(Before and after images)
* * * * *
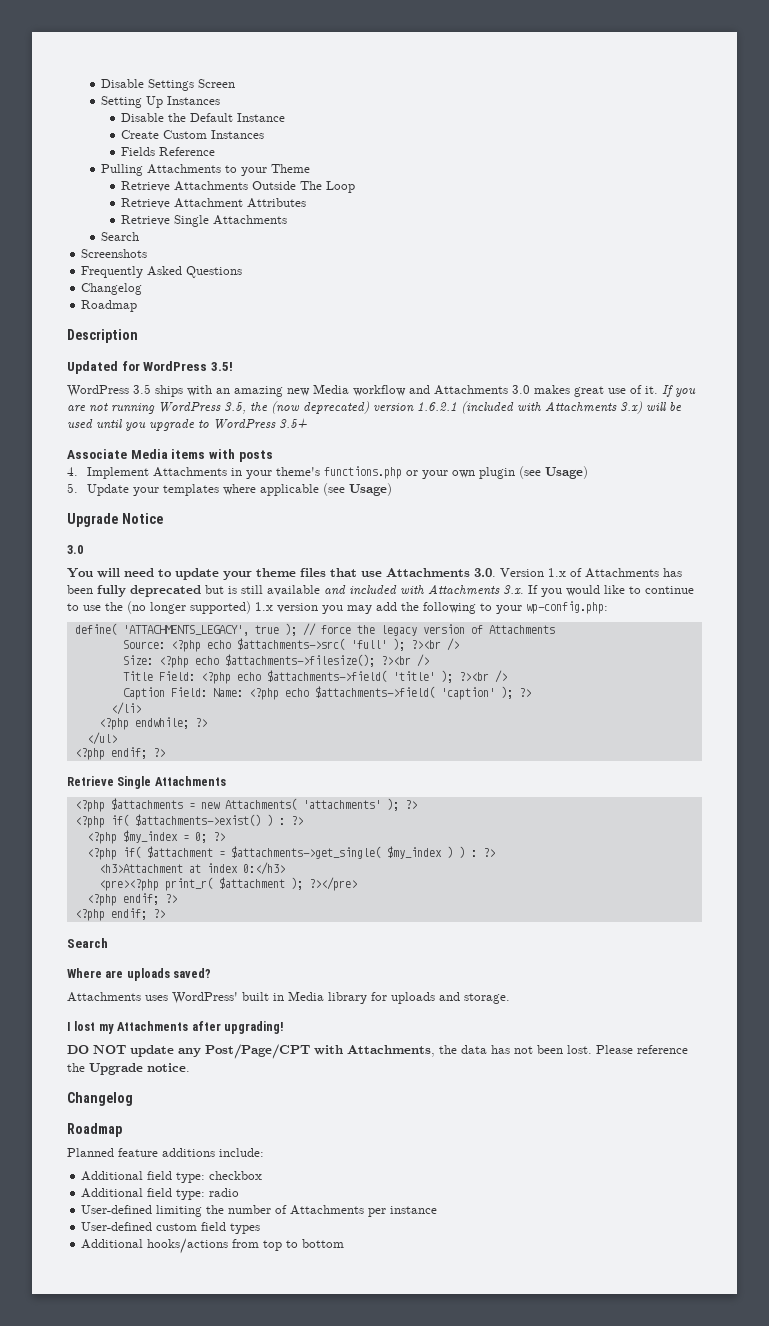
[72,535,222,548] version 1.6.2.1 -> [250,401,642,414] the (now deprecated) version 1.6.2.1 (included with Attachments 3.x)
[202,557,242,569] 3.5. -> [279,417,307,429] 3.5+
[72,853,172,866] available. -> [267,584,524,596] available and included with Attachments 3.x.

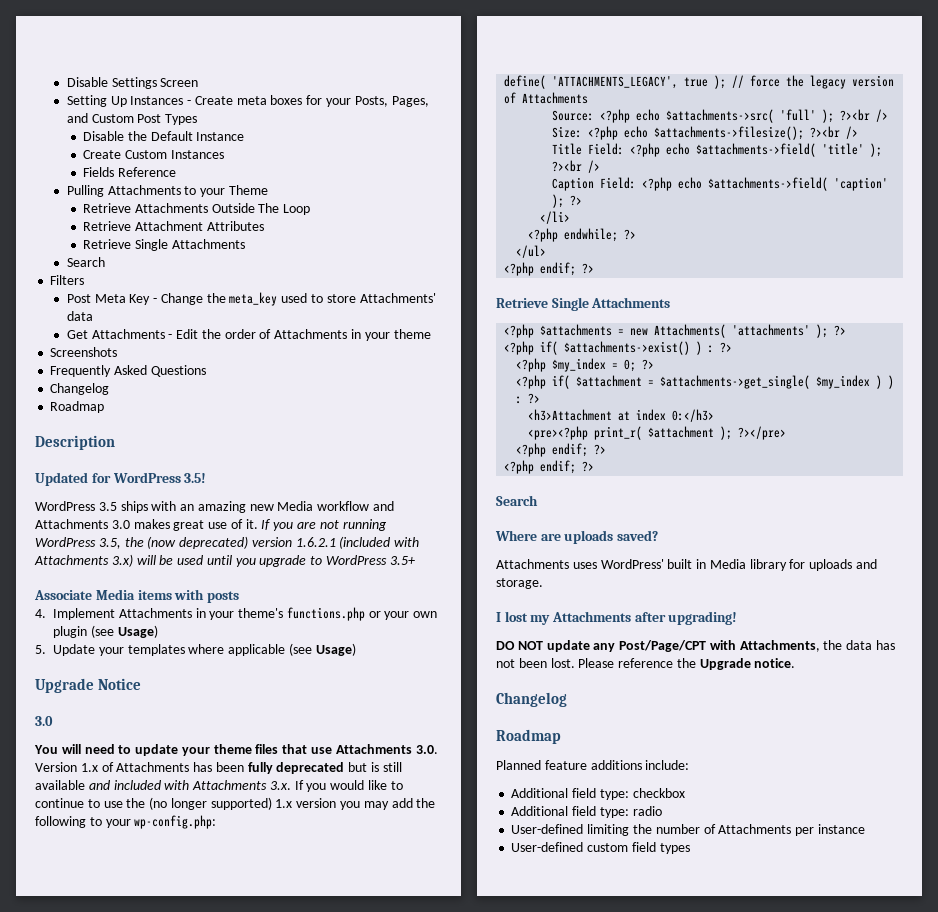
(221, 100) none -> [187,95,429,107] [66,113,198,125] - Create meta boxes for your Posts, Pages, and Custom Post Types
(140, 236) none -> [50,275,85,285] [66,292,436,306] [66,311,93,321] [66,329,431,341] // Filters // Post Meta Key - Change the meta_key used to store Attachments' data // Get Attachments - Edit the order of Attachments in your theme
[212,688,243,697] Name: -> (637, 183) none
[81,1238,345,1254] // Additional hooks/actions from top to bottom -> (690, 848) none

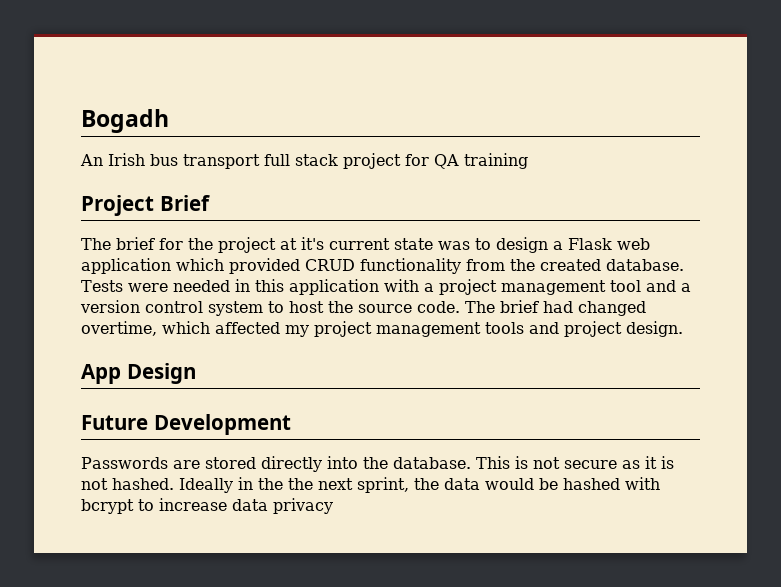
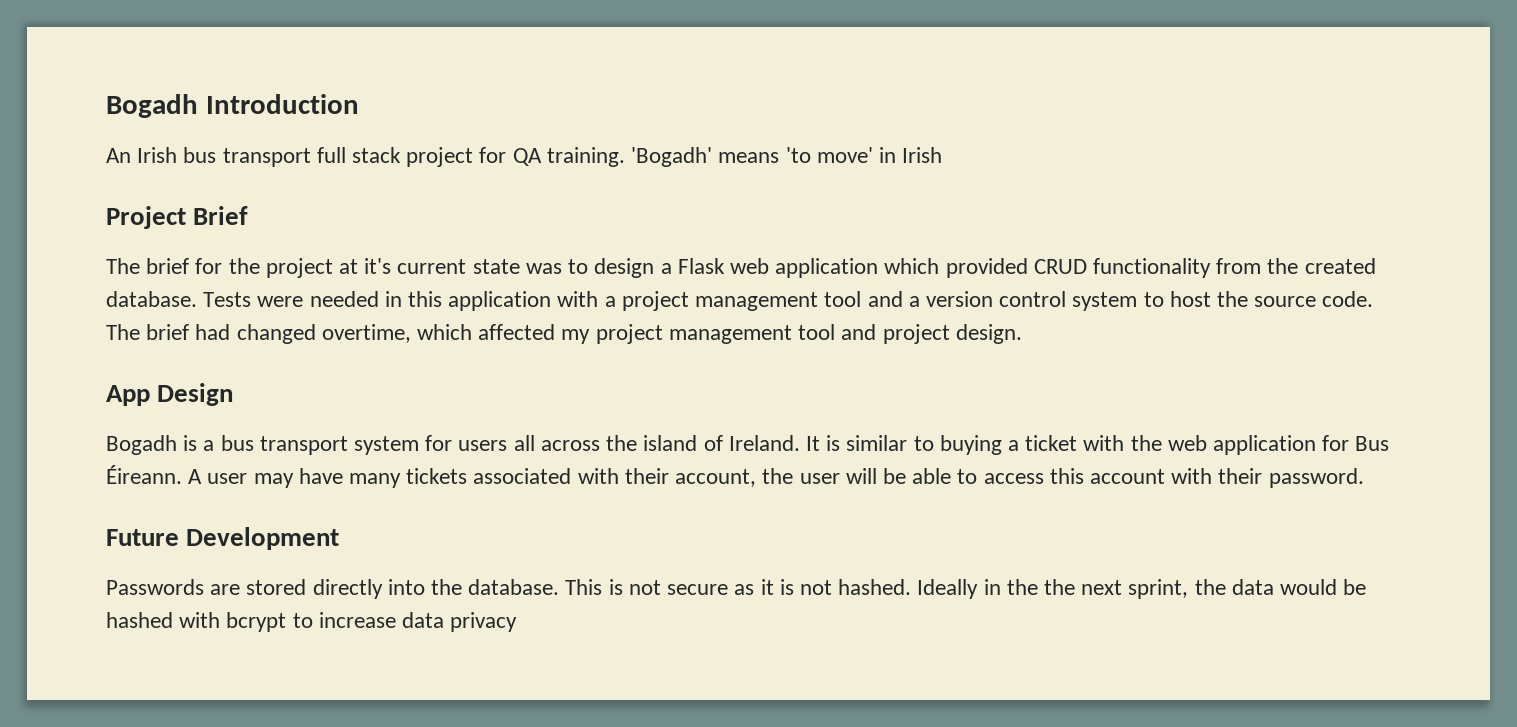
[81,109,169,133] Bogadh -> [106,94,359,118] Bogadh Introduction
[464,153,528,169] training -> [546,147,943,167] training. 'Bogadh' means 'to move' in Irish
[485,322,524,334] tools -> [798,324,836,340] tool
(196, 373) none -> [106,435,1390,455] [106,465,1364,488] // Bogadh is a bus transport system for users all across the island of Ireland. It is similar to buying a ticket with the web application for Bus Éireann. A user may have many tickets associated with their account, the user will be able to access this account with their password.

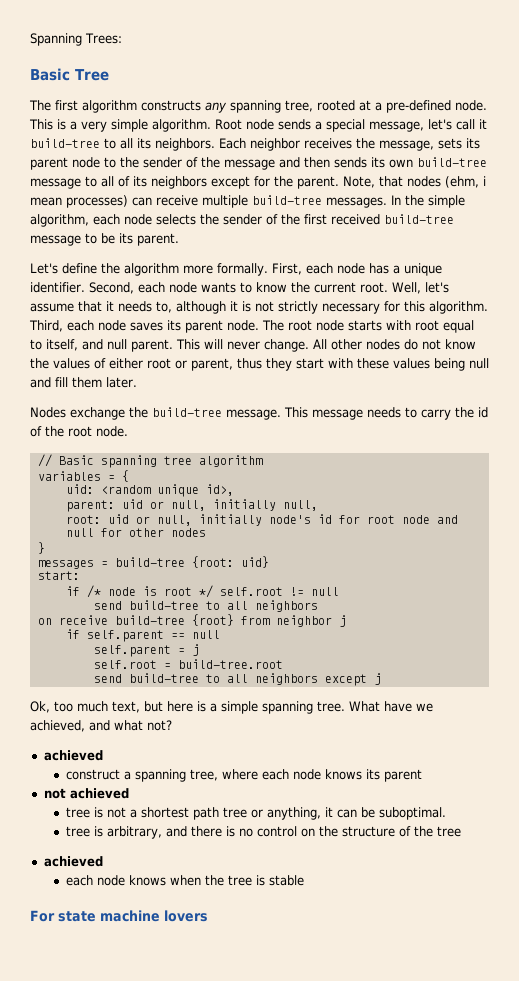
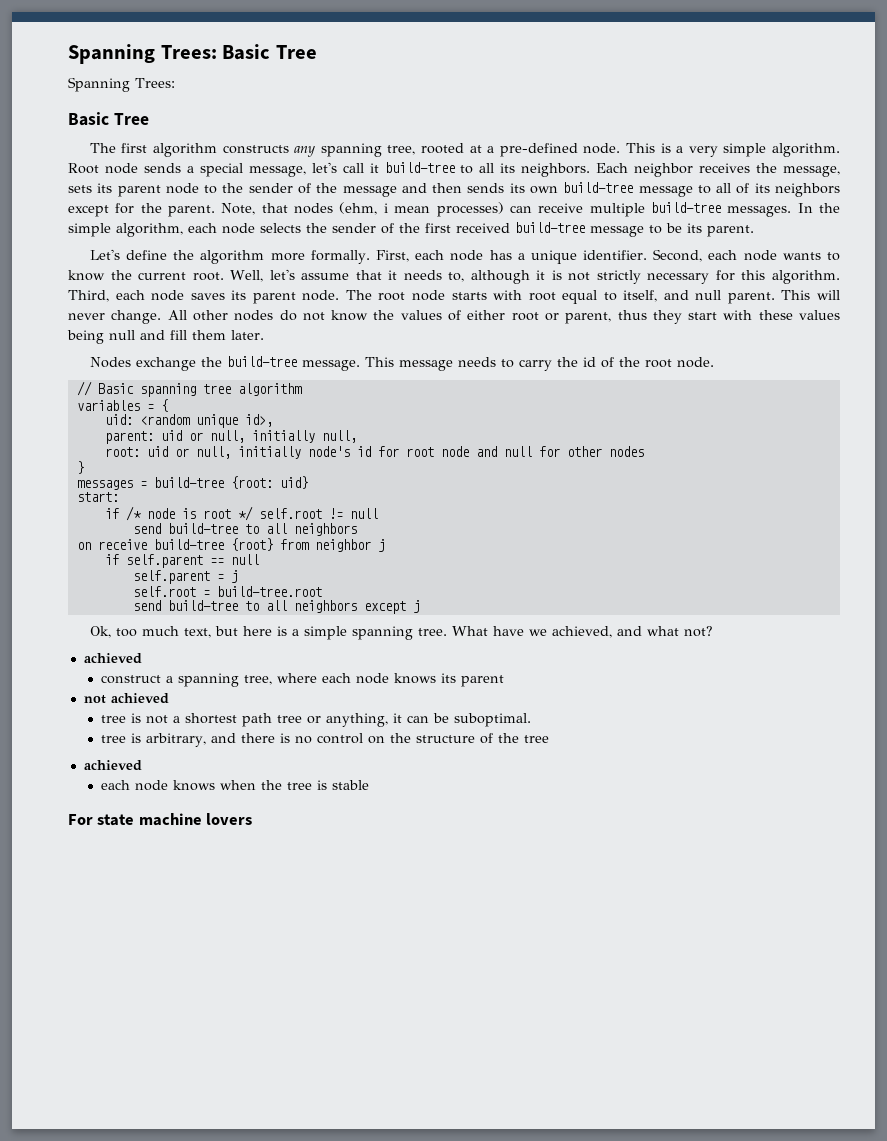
[30,33,122,46] Spanning Trees: -> [68,44,317,64] [68,77,175,92] Spanning Trees: Basic Tree // Spanning Trees:

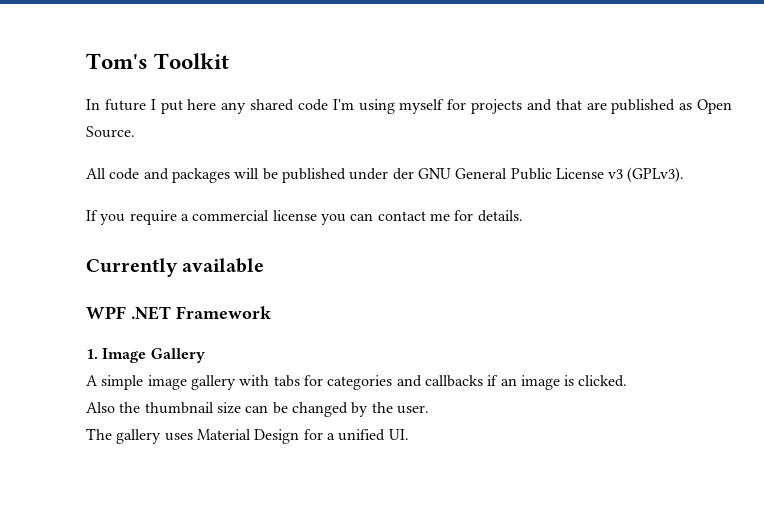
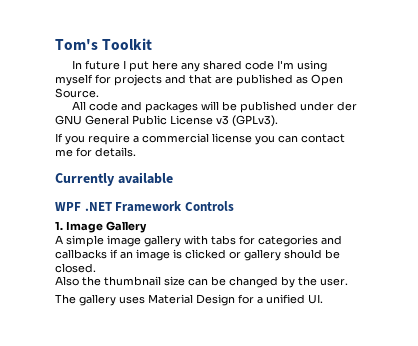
(271, 312) none -> [184,201,234,211] Controls
[578,375,628,387] clicked. -> [185,249,340,261] [55,263,96,273] clicked or gallery should be closed.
* * * * *
**TASK TO CARRY OUT:** Exactly as written above, retype the lines starting at the one holding "[212,688,243,697] Name: -> (637, 183) none" and ending at the one holding "[485,322,524,334] tools ->", both included, but not the pictures.

**ANSWER FOR THE TASK:**
[212,688,243,697] Name: -> (637, 183) none
[81,1238,345,1254] // Additional hooks/actions from top to bottom -> (690, 848) none

[81,109,169,133] Bogadh -> [106,94,359,118] Bogadh Introduction
[464,153,528,169] training -> [546,147,943,167] training. 'Bogadh' means 'to move' in Irish
[485,322,524,334] tools -> [798,324,836,340] tool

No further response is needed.